Sklepy dwa


Sklep z czasów komuny: niewiele na półkach, lada za którą stoi nadąsana sprzedawczyni mówiąca z pretensją w głosie "Nie ma". Uniżenie prosisz o trochę tego i trochę tamtego. Szaro i siermiężnie.
Sklep pod koniec lat siedemdziesiątych. Wystawa "Drogi do Wolności"
Na szczęście dużo się zmieniło...


Teraz dominują sklepy typu IKEA: bierzesz wózek i z bogatej oferty wybierasz to, co ci się podoba. Spośród kilku typów świeczników, kilkunastu wzorów tkanin i różnej wielkości szafek wybierasz to, co ci się podoba. Obsługiwany jesteś z uśmiechem i zawsze znajdzie się pomocna dłoń, kiedy potrzebujesz pomocy.

Analogia

Powyższe porównanie jest analogią procesów zachodzących na uczelniach.

Ten siermiężny sklep to "klasyczna" uczelnia. Program ustalony z góry jako lista przedmiotów do zaliczenia w określonej kolejności. Pani w dziekanacie traktuje studenta jak złoczyńcę. Jak trafiłeś na kiepskiego wykładowcę, to musiałeś się z nim męczyć przez cały semestr albo nawet dwa.

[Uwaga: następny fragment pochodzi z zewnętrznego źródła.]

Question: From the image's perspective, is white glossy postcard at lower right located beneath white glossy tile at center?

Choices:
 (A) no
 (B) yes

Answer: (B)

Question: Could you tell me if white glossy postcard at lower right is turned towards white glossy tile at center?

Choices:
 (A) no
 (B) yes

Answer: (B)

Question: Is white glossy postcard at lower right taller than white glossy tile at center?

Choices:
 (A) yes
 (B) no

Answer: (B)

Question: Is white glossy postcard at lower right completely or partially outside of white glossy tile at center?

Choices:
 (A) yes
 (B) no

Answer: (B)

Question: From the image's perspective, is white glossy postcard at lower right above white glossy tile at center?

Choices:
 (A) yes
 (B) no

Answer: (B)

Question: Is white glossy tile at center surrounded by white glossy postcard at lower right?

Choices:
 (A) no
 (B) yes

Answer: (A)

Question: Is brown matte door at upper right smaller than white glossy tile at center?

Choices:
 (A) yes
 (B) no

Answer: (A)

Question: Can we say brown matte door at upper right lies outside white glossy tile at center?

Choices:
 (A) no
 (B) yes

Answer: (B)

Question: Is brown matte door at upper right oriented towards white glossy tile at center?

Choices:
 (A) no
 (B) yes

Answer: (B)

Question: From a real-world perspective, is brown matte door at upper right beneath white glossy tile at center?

Ten nowy sklep to wspóczesna wizja uczelni, którą zawdzięczamy systemowi bolońskiemu. Może oferta jeszcze nie jest zbyt bogata, ale (w mniejszym lub większym stopniu) student ma prawo wyboru przedmiotów (modułów). I sam sobie buduje swoją przyszłość.

Przyszłość

Jaki będzie następny krok? Wydaje się, że mogą zniknąć kierunki studiów i sztywne programy. Z tego co obserwuję, uczelnia stara się raczej być miejscem i czasem do studiowania niż miejscem do przekazywania wiedzy. Dawać możliwości świadomego konstruowania swojej przyszłości niż być realizatorem sztywnego programu. Może także pozbyć się klasycznych egzaminów na rzecz portfolio. Z takiej "teczki osiągnięć" potencjalny pracodawca może wyciągnąć więcej informacji niż z suchego dyplomu potwierdzającego kwalifikacje - bo potwierdza, co ktoś zrobił, a nie kto co wie.
Stara się być jak sklep samoobsługowy - wybieraj co chcesz, bo ty będziesz ponosić konsekwencje swojego wyboru.

Porównanie

Tabela: Porównanie dwóch modeli edukacyjnych. (Zmodyfikowana, na podstawie Macfarlane, 1978)


Warto zwrócić uwagę na rok publikacji powyższej tabeli. A może przedstawiony, romantyczny model edukacji w przyszłości, wcale nie jest przyszłością edukacji wyższej?